Would Kim Jong-Un flex his country’s muscles by ordering missile tests while the Games are going on? Maybe not, but surely he’ll want to shoot up a few more in anticipation of U.S.-ROK military exercises. What if Moon does nothing to slow them down while his military people, in no mood to concede anything, cooperate with the Americans?

For that matter, how long will President Trump support North-South dialogue? Maybe Trump was correct in saying Kim Jong-Un made his great overture to the South in response to pressure engineered by his policies, including stiffened sanctions.

Might Trump, after the Games, reverse himself yet again and gamble on a pre-emptive strike against North Korean missile and nuclear sites? A lot of voices in Washington are urging him to do so. They’re saying go for it, North Korea won’t fire in retaliation as feared.

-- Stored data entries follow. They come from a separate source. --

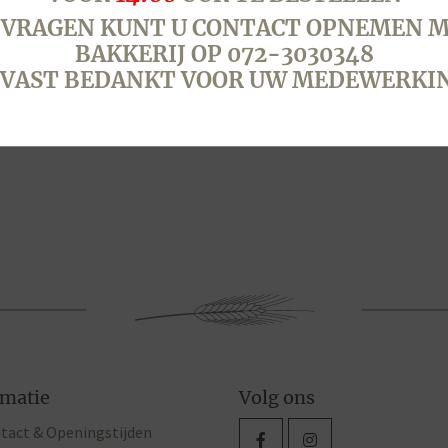
 VRAGEN KUNT U CONTACT OPNEMEN M
GROOM VRUCHTEN
BAKKERIJ OP 072-3030348
T, 12 PERSONEN
VAST BEDANKT VOOR UW MEDEWERKI
egen aan winkelwagen
rmatie
Volg ons
tact & Openingstijden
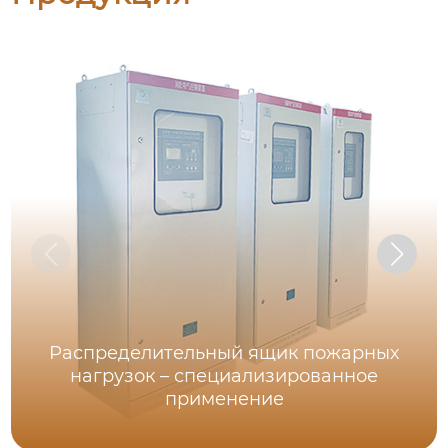
Распределительный ящик пожарных
нагрузок – специализированное
применение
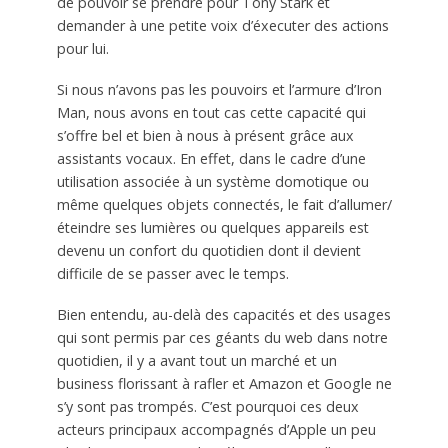
de pouvoir se prendre pour Tony Stark et
demander à une petite voix d’éxecuter des actions
pour lui.
Si nous n’avons pas les pouvoirs et l’armure d’Iron
Man, nous avons en tout cas cette capacité qui
s’offre bel et bien à nous à présent grâce aux
assistants vocaux. En effet, dans le cadre d’une
utilisation associée à un système domotique ou
même quelques objets connectés, le fait d’allumer/
éteindre ses lumières ou quelques appareils est
devenu un confort du quotidien dont il devient
difficile de se passer avec le temps.
Bien entendu, au-delà des capacités et des usages
qui sont permis par ces géants du web dans notre
quotidien, il y a avant tout un marché et un
business florissant à rafler et Amazon et Google ne
s’y sont pas trompés. C’est pourquoi ces deux
acteurs principaux accompagnés d’Apple un peu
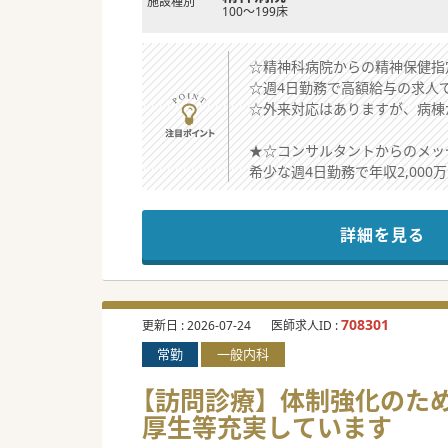
施設種別
100～199床
☆精神科病院からの精神保健指
☆週4日勤務で高額給与の求人
☆外来対応はありますが、病棟
★☆コンサルタントからのメッ
希少な週4日勤務で年収2,00
遠方から来られる方には高速代
比較的ゆったり勤務のため、セ
詳細を見る
少しでもご興味がございました
#秋入職可
708301
更新日 :
2026-07-24
医師求人ID :
常勤
一般内科
【訪問診療】体制強化のため
厚生等充実しています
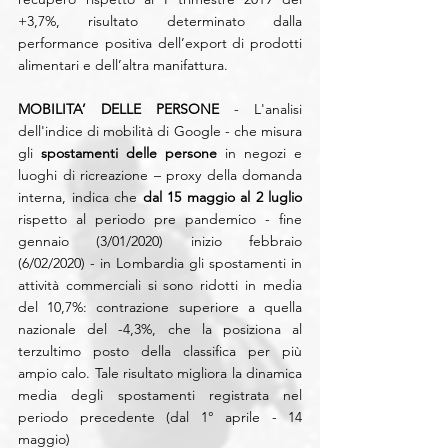
+3,7%, risultato determinato dalla 
performance positiva dell’export di prodotti 
alimentari e dell’altra manifattura.
MOBILITA’ DELLE PERSONE
 - L'analisi 
dell'indice di mobilità di Google - che misura 
gli 
spostamenti delle persone 
in negozi e 
luoghi di ricreazione – proxy della domanda 
interna, indica che 
dal 15 maggio al 2 luglio
rispetto al periodo pre pandemico - fine 
gennaio (3/01/2020) inizio febbraio 
(6/02/2020) - in Lombardia gli spostamenti in 
attività commerciali si sono ridotti in media 
del 10,7%: contrazione superiore a quella 
nazionale del -4,3%, che la posiziona al 
terzultimo posto della classifica per più 
ampio calo. Tale risultato migliora la dinamica 
media degli spostamenti registrata nel 
periodo precedente (dal 1° aprile - 14 
maggio)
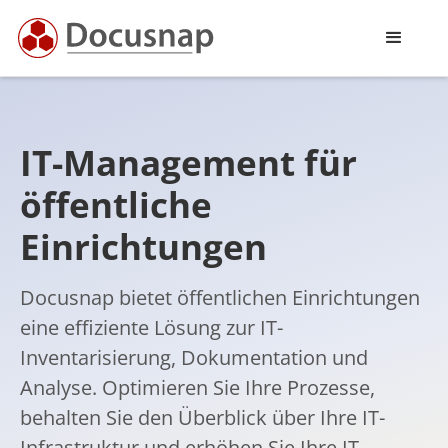
IT-Management für
öffentliche
Einrichtungen
Docusnap bietet öffentlichen Einrichtungen
eine effiziente Lösung zur IT-
Inventarisierung, Dokumentation und
Analyse. Optimieren Sie Ihre Prozesse,
behalten Sie den Überblick über Ihre IT-
Infrastruktur und erhöhen Sie Ihre IT-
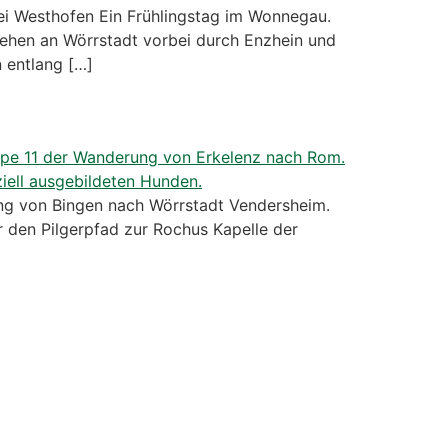
 Westhofen Ein Frühlingstag im Wonnegau.
ehen an Wörrstadt vorbei durch Enzhein und
 entlang […]
g von Bingen nach Wörrstadt Vendersheim.
r den Pilgerpfad zur Rochus Kapelle der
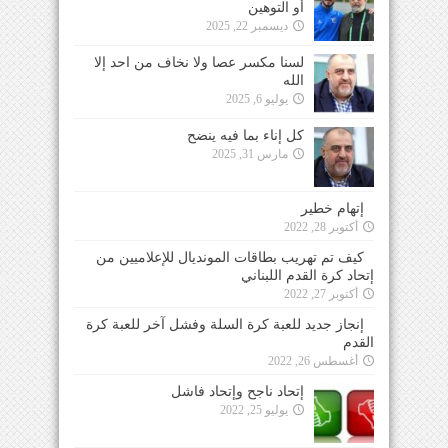
أو التوهين
ديسمبر 22, 2025
لسنا مكسر عصا ولا نخاف من احد إلا
الله
يوليو 6, 2025
كل إناء بما فيه ينضح
مارس 31, 2025
إتهام خطير
أكتوبر 28, 2022
كيف تم تهريب بطاقات المونديال للإعلاميين من
إتحاد كرة القدم اللبناني
أكتوبر 27, 2022
إنجاز جديد للعبة كرة السلة وفشل آخر للعبة كرة
القدم
أغسطس 26, 2022
إتحاد ناجح وإتحاد فاشل
يوليو 25, 2022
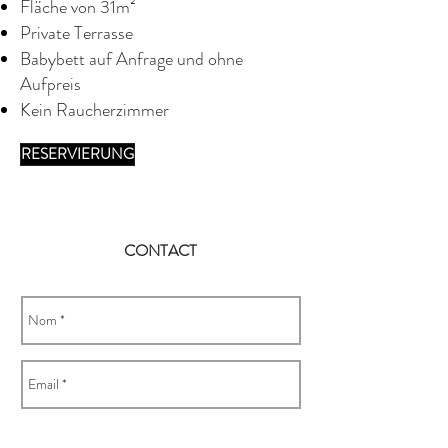
Fläche von 31m²
Private Terrasse
Babybett auf Anfrage und ohne
Aufpreis
Kein Raucherzimmer
RESERVIERUNG
CONTACT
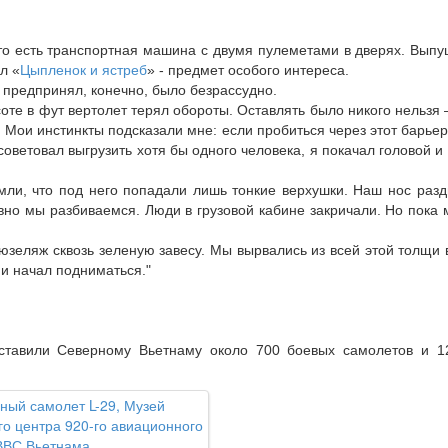
, то есть транспортная машина с двумя пулеметами в дверях. Выпу
л «
Цыпленок и ястреб
» - предмет особого интереса.
 предпринял, конечно, было безрассудно.
соте в фут вертолет терял обороты. Оставлять было никого нельзя
 Мои инстинкты подсказали мне: если пробиться через этот барьер,
советовал выгрузить хотя бы одного человека, я покачал головой 
мли, что под него попадали лишь тонкие верхушки. Наш нос раздв
овно мы разбиваемся. Люди в грузовой кабине закричали. Но пока 
еляж сквозь зеленую завесу. Мы вырвались из всей этой толщи в
 и начал подниматься."
тавили Северному Вьетнаму около 700 боевых самолетов и 120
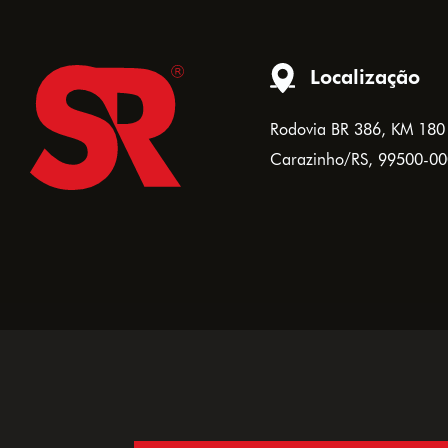
Localização
Rodovia BR 386, KM 180
Carazinho/RS, 99500-00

The speculation gets really wild when it gets around to the danger of a nuclear strike by North Korea or the U.S. or both. I don’t know what’s going to happen after the Olympics, but I’m betting no one is going to be firing or dropping weapons of mass destruction.

That’s about as much I would predict. Otherwise, there’s no telling how the sides will come to terms, or respond, in the next act in the great drama of Korean history.

Donald Kirk has been covering war and peace in Asia for decades.